The property, just under 3 acres, will allow the company to double its warehouse space to 20,000 square feet and bring its cold storage in-house. The old-guard fans and heaters at its current warming room will be replaced with heated floor tiles that warm honey from below — meaning faster heating at lower temperatures for an even higher-quality product. It will include a tasting room, event space, fruit orchard and pollinator garden — a memorial to Ishai.

Josh hopes to host film screenings and live shows and work with organizations like Yolo Farm to Fork and Davis Farm to School to educate youth and the public on healthy ecosystems for pollinators. Ultimately, he hopes to build a second building from which he can rent space to a meadery and restaurant. “We really want to be a destination spot,” he says, “and showcasing the big picture is really going to be impactful.” 

Though Ishai wasn’t able to be as big a part of the expansion as he would have liked, he informed the process as much as he could. Josh says his father’s typically rough exterior softened in the months before he died. 

“To see him transition physically, mentally and spiritually, in those last couple of months and be there with him was really life-changing,” Josh says. “I want to bring that type of pure love to my everyday and not wait until my last few months. I want to really create positive connections, and one way I can do that is through my business.”

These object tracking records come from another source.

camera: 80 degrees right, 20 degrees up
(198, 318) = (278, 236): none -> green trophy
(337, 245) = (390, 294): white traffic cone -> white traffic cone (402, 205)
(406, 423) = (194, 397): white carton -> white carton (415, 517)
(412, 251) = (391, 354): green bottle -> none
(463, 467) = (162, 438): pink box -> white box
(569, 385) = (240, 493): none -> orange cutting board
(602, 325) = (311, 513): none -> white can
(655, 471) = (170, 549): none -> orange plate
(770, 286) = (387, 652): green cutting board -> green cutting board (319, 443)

Amina describes herself as the intermediary between two visionaries, her son and her husband, filling in holes and doing her best to keep the peace whenever the men in her life butted heads. As his health declined, she says, Ishai found himself able to fully embrace their son’s leadership role and entrust that the business was in safe hands. 

“Every day I realize that we’ve got this business that Ishai really had a vision for, but he didn’t have the full picture,” she says. “Josh is completing the picture.”

She scans the shelves of honey, in search of a particular jar of orange blossom. She notes that this is supposed to be a good year for the yellow star thistle variety. “We haven’t had one for many years.”